His catch-phrase — of course, Fix had a catch-phrase — was humorous gospel among the rest of us. Every time a winning touchdown, home run, three-pointer or goal unfolded on the televisions, the crowd would cheer while Fix shook his head at them all and said, “They think it’s real,” before going back to counting the dog-eared singles in his scarred hand.
And then, there came this:
“Bush wanted to remove Saddam Hussein, through military action, justified by the conjunction of terrorism and WMD. But the intelligence and facts were being fixed around the policy.”
— The Downing Street Memo, 23 July, 2002
July 2002, eight months and three days before “Shock and Awe” was unleashed 16 years ago in a war that has been going on in one form or another for 28 years, to the tune of millions of lives lost and displaced, and trillions of dollars squandered. Today, conservative Republicans and far too many Democrats preach the gospel of austerity economics while deliberately avoiding a discussion of the lives and money poured into the depleted uranium sands of that brutalized nation.

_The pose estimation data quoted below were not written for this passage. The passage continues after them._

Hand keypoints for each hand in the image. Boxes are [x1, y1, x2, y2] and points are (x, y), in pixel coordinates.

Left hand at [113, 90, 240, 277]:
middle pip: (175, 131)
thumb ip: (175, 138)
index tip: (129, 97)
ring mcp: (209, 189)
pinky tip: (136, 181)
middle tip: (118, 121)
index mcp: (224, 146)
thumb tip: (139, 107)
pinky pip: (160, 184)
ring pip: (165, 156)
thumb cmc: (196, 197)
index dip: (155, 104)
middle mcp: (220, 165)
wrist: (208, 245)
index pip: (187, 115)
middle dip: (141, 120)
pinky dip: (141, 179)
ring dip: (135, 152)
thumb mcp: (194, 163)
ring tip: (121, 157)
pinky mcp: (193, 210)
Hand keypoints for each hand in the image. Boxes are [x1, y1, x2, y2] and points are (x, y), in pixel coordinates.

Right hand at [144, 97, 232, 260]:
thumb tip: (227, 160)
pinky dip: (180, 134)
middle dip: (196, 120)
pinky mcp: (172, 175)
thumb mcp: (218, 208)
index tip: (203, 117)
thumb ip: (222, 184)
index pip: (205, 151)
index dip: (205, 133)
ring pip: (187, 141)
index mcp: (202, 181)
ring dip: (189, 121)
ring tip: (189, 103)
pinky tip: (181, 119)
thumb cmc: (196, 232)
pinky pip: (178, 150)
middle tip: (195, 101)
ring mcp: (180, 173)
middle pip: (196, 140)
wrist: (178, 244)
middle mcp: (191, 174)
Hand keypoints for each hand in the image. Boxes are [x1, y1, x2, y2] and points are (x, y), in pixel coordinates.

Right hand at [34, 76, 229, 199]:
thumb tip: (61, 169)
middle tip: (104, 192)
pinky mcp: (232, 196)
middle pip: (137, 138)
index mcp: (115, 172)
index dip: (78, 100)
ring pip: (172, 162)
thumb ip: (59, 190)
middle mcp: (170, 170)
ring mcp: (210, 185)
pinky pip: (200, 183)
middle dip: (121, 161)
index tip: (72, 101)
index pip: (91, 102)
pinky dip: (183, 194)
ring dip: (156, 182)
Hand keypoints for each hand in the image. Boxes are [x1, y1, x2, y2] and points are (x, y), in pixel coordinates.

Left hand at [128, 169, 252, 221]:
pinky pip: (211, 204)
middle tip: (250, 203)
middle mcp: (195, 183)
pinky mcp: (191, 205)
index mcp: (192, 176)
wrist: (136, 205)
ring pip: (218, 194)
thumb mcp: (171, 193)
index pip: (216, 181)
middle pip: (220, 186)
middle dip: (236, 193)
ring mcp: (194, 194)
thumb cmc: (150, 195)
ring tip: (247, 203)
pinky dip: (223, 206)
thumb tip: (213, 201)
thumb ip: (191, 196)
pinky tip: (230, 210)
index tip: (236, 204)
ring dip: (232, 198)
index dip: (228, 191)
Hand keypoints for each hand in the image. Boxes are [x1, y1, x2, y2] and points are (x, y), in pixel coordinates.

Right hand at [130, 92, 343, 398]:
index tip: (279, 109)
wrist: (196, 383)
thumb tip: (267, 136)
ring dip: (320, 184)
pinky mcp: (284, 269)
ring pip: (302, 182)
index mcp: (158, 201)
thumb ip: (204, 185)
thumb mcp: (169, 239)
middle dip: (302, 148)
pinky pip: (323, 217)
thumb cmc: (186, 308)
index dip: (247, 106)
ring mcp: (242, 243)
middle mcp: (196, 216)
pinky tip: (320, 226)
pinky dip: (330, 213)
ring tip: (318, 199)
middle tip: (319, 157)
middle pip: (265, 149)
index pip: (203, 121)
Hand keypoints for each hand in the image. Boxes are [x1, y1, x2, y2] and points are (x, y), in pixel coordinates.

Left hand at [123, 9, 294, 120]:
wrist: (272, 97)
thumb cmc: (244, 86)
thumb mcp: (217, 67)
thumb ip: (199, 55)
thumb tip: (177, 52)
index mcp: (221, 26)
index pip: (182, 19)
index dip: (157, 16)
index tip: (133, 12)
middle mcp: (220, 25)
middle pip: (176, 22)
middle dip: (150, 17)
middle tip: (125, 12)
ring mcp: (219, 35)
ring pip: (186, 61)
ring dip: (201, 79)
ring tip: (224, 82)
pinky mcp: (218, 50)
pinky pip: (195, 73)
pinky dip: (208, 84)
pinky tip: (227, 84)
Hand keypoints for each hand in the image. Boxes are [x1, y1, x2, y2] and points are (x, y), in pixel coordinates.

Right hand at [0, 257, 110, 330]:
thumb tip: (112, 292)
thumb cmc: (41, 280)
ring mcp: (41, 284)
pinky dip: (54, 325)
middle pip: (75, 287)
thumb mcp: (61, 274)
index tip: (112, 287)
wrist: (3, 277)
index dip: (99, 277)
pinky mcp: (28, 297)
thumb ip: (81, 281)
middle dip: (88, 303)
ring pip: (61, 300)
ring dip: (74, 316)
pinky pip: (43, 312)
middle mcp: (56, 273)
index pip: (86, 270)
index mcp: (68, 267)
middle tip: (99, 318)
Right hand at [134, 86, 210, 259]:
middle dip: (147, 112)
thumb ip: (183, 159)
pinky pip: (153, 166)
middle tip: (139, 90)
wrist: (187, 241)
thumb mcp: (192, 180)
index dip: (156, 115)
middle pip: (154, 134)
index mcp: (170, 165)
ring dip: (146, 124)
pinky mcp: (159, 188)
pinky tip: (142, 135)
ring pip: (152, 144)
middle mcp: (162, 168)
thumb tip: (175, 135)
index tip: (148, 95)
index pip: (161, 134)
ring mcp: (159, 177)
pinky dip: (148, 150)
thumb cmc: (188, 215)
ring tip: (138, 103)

This is how the memory hole feeds.
“We forget what he was,” I wrote about George W. Bush and Iraq in 2017, “we forget the aftermath of what he did, but how? Whence comes this shallow grave of memory? The corporate ‘news’ media, for their part, are all too happy to help us forget, because in that forgetting they are absolved of any culpability for their harrowing judgment and insatiable desire for ratings. The politicians are thrilled we forget because they want to do it all over again, because that’s where the money is. In the end, however, we forget because we choose to, because horror is hard to hold in the heart for so long, because all this is our shame, too, and that is a grueling fact to face.”
“Mission Accomplished” is now old enough to drive a car. A few people got rich, a lot of people got killed and the carnage rolls on because too many people thought it was real. My old bar friend was right. The fix was in, and still, too many forget.